In the afternoon of the next day, Lonnie heard from Pirelli. A body had been fished from the river, identified as Glen Sharp.
“We’re lucky we found him,” said Pirelli. “It’s deep where he went in with lots of places for a body to stay hidden. He got caught in a boat propeller, so it’s not pretty.”
Sharp had arrests for petty theft and public drunkenness in his past and at least one jail term for a jewellery store robbery, said Pirelli. According to the preliminary autopsy, Sharp died with high levels of alcohol in his blood.

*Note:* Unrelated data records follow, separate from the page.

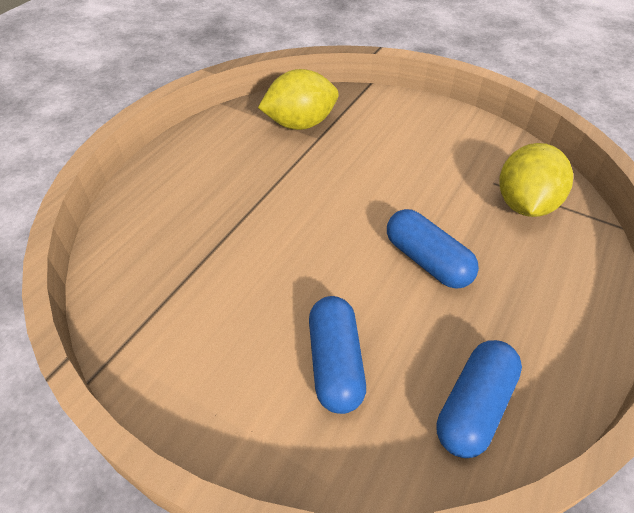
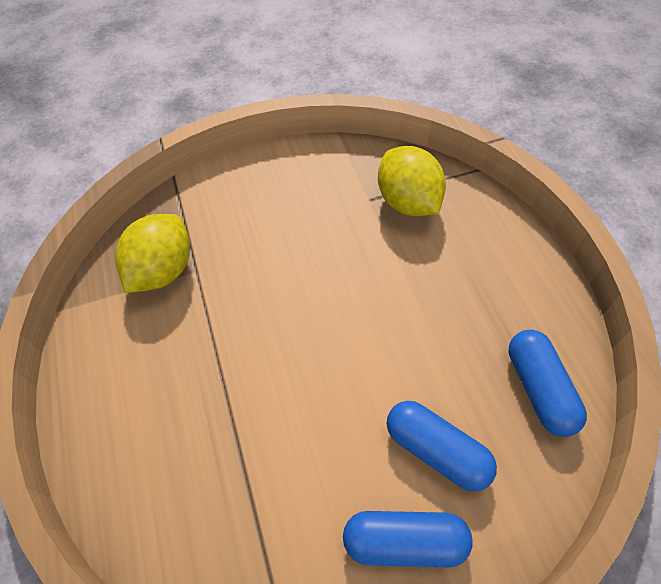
camera: 45 degrees left, 10 degrees up
blue capsule [387,209,479,289] -> blue capsule moved to [343,511,473,568]

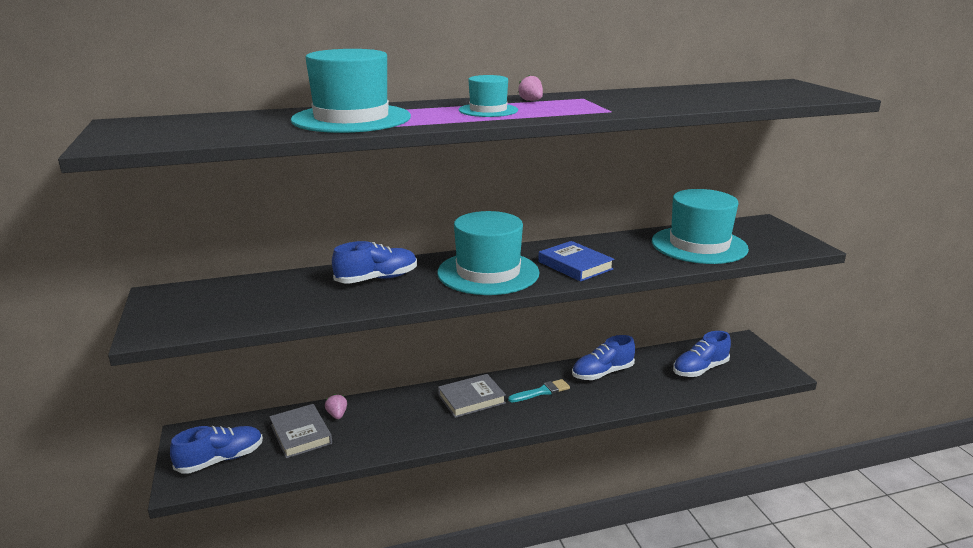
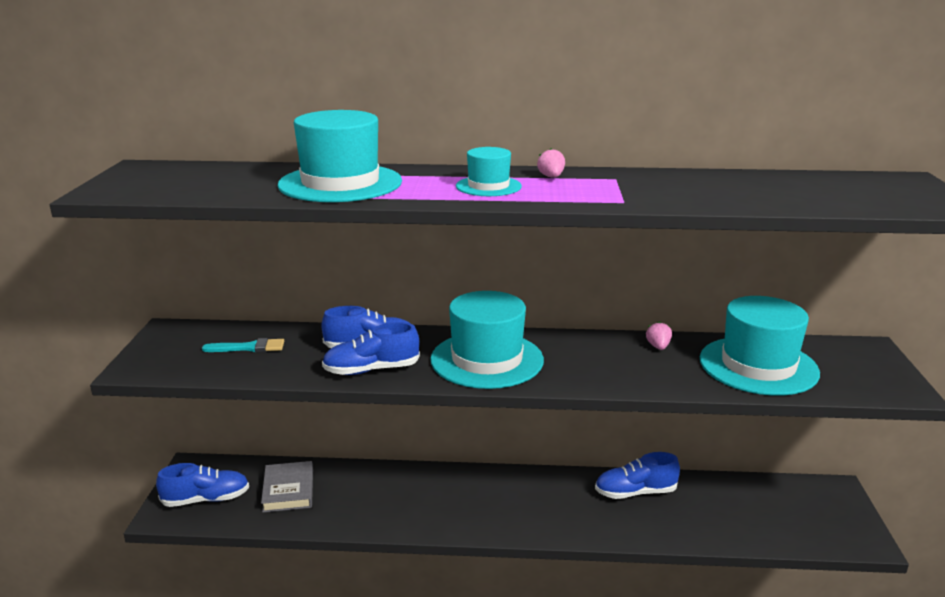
camera: 20 degrees right, 0 degrees up
pink strawberry [325,394,347,419] -> pink strawberry moved to [646,322,672,350]
grey book [438,374,506,418] -> none
turquoise brush [508,379,570,402] -> turquoise brush moved to [202,338,284,352]
blue book [538,241,614,282] -> none
blue shoe [673,331,731,377] -> blue shoe moved to [322,322,420,375]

The clincher – his boots matched the prints found in Vonnie’s house. “Case solved,” Pirelli said.
Lonnie grunted and asked, "Why would an experienced burglar without a weapon let himself get cornered." Now it was Pirelli's turn to have nothing to say. Before hanging up, he asked for a number for Sharp’s family.
Vonnie had come to live with the Kuhls when her mother had been sent to a year in a mental health facility. Vonnie had been a sweet and pretty 15; he had been a year older. His parents had made it clear he was to treat her as a sister, as long as she was under their roof, and she became a substitute for the big sister who had left for university. The two of them had grown close and she'd been happy with his family, but every once in awhile he had caught a frightened look on her face, as though she feared an uncertain future.
When he thought of her body cooling on her kitchen
floor, it was the face of that frightened 15-year-old he saw.